Turns out I won the genetic lottery today. I found out that, like my Father and Grandmother and Nana and Grandfather before me, I have hearing loss in both ears. I am relieved and upset at the same time. Upset, obviously, that as a young person, I have a hearing problem that could become worse with time, and relieved that I am a) not going crazy b) not tuning out my husband, and c) that said husband doesn't have a volume deficiency, a pronunciation impediment, or a really mean sense of humour as in "I'm going to purposely garble everything I say so that she goes nuts!" I just can't hear him very well is all.
Sucks getting older, no?
I wonder what will go next? My eyes are already rapidly deteriorating from needing them for reading as a 16-year-old to "Where the eff are my glasses? I can't see a GD thing! Oh, there they are. That's better...is that a HAIR growing out of my CHIN?!"
When I was dancing, we used to laugh about our tights at the end of the day. They were all wrinkly and baggy at the knees. We called it elephantightis. I have that now. But I'm not wearing tights...
Even now, as I look down at my reflection in my laptop screen I can see that my neck is suffering from its own unique form of elephantightis. I used to quite like my long neck - I thought it had a slightly elegant quality. Now it just means I have a lot of extra skin to watch hit ground zero as I age.

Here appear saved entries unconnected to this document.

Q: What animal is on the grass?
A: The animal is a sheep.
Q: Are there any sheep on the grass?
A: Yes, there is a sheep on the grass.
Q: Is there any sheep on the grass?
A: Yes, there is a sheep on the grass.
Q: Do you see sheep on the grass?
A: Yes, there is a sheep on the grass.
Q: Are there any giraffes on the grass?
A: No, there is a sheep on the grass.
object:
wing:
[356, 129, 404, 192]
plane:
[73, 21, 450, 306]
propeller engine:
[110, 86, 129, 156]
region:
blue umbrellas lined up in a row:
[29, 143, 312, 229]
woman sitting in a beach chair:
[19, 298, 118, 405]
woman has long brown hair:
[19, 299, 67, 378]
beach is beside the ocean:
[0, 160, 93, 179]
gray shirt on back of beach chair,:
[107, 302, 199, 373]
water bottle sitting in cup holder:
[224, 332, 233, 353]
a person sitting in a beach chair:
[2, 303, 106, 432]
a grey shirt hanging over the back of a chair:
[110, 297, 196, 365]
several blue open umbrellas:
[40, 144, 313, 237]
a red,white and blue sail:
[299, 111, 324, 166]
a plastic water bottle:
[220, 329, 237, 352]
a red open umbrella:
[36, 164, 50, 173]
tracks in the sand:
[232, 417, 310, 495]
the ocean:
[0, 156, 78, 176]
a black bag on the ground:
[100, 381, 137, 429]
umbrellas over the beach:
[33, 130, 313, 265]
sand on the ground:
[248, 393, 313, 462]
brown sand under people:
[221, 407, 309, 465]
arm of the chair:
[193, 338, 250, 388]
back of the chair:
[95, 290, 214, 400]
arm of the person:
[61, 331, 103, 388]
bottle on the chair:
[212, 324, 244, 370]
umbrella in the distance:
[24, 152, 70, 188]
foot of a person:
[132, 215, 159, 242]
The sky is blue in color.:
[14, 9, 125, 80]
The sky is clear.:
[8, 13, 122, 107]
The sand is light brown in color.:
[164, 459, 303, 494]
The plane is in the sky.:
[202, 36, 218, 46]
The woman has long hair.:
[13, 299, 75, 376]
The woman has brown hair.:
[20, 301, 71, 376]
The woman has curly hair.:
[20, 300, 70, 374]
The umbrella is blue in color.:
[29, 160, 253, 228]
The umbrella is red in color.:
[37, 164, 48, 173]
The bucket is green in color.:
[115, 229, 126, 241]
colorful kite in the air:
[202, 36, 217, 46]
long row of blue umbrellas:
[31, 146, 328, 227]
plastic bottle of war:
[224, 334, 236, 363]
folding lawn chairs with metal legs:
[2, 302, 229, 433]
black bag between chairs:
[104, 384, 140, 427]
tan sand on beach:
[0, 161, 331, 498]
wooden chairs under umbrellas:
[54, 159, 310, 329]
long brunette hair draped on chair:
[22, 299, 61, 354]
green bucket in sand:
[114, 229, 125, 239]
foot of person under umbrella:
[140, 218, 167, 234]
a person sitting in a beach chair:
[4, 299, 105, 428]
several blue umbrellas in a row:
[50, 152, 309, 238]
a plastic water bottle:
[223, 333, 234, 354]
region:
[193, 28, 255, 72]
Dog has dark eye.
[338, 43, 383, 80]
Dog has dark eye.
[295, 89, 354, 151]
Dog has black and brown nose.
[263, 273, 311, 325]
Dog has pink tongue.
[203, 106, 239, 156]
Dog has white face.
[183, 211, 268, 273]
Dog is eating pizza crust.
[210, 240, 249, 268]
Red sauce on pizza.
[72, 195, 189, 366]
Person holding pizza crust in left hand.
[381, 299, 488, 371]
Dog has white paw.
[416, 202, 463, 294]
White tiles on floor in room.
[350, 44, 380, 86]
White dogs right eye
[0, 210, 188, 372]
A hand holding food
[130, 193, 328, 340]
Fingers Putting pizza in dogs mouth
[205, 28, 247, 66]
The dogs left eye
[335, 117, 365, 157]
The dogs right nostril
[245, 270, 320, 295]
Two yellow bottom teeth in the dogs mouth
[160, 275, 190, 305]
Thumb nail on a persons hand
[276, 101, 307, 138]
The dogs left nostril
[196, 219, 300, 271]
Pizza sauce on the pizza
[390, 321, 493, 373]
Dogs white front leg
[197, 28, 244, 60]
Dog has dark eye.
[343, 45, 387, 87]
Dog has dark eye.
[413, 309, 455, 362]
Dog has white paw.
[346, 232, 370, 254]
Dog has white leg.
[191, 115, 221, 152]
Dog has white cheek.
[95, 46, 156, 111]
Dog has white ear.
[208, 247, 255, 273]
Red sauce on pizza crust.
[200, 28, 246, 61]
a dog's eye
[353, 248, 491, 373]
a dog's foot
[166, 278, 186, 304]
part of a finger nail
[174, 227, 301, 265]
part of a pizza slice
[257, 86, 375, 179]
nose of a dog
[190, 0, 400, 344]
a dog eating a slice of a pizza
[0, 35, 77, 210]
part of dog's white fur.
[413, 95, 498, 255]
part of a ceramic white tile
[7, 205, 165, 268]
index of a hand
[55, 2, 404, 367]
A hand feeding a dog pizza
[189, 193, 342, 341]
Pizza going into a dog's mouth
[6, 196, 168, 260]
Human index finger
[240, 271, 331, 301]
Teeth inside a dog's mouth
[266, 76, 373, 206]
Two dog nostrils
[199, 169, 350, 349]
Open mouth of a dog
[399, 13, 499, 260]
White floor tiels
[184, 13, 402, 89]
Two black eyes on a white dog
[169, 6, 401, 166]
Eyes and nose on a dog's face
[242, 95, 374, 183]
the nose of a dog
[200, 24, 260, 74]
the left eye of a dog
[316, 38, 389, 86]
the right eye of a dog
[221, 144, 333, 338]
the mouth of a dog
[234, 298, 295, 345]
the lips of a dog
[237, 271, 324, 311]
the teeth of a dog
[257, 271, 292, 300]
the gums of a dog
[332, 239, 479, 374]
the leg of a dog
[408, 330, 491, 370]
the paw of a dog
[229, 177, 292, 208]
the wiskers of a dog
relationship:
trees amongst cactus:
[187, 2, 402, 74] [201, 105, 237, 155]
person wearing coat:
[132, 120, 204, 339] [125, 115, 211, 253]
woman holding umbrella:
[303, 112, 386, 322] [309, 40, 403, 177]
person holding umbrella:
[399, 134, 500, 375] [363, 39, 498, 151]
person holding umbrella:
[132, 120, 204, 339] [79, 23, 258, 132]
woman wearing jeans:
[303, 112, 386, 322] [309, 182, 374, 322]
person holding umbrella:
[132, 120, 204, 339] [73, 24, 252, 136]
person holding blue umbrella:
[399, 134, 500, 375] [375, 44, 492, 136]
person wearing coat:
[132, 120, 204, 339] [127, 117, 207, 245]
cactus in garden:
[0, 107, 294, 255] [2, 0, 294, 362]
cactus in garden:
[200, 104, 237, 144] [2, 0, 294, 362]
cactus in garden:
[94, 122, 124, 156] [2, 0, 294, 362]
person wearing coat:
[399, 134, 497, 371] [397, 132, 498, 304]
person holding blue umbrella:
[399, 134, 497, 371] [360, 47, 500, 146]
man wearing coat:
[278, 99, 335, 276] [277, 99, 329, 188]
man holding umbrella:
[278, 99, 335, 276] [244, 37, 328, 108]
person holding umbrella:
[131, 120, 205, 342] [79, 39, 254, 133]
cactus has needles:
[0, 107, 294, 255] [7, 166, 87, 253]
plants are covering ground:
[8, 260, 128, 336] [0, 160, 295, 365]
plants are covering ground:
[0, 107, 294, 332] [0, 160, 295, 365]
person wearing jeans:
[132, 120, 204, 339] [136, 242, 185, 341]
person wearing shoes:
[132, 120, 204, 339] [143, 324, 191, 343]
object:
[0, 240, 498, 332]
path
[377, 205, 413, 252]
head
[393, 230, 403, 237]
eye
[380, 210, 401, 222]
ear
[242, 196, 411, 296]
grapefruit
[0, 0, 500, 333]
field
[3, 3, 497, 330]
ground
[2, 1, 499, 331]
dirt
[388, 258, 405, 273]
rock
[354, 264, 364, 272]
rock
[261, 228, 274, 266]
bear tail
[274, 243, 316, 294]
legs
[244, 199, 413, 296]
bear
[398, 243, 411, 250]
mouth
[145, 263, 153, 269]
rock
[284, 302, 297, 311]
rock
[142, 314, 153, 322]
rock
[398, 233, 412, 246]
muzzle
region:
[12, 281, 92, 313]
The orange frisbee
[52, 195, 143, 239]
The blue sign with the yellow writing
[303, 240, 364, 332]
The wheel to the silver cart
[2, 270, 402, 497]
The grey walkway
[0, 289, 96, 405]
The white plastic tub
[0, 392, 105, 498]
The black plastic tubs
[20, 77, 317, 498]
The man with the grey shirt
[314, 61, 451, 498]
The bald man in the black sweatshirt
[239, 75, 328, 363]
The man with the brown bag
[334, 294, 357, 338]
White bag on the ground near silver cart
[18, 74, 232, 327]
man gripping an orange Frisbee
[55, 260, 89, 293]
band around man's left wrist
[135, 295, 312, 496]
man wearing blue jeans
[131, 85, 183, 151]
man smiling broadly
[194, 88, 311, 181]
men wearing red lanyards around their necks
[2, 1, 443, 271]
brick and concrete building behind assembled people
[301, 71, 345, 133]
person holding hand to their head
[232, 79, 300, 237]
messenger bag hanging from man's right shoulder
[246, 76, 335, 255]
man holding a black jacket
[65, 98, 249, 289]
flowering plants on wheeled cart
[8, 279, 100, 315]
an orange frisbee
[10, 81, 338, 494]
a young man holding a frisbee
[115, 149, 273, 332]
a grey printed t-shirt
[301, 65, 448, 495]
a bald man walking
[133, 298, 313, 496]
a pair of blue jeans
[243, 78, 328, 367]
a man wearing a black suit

I can probably no longer claim myself to be blonde, dirty blonde, ash blonde or any kind of blonde at this point. Under the brunette dye (my winter hair) I think I'm pretty much non-descript neutral with a very large smattering of grey. Very large. Especially along the part-line. Note to self: flip your part to the other not-so-grey-side tomorrow.
I still kind of like my wrinkles and laugh lines. And I wouldn't trade any part of my life for the fountain of youth. Plastic surgery scares me - both the thought of getting it and the results I've seen on way too many women down here in Botox Raton.
Meh. Phooey on aging. I'll take it on. I'm not going to quit now.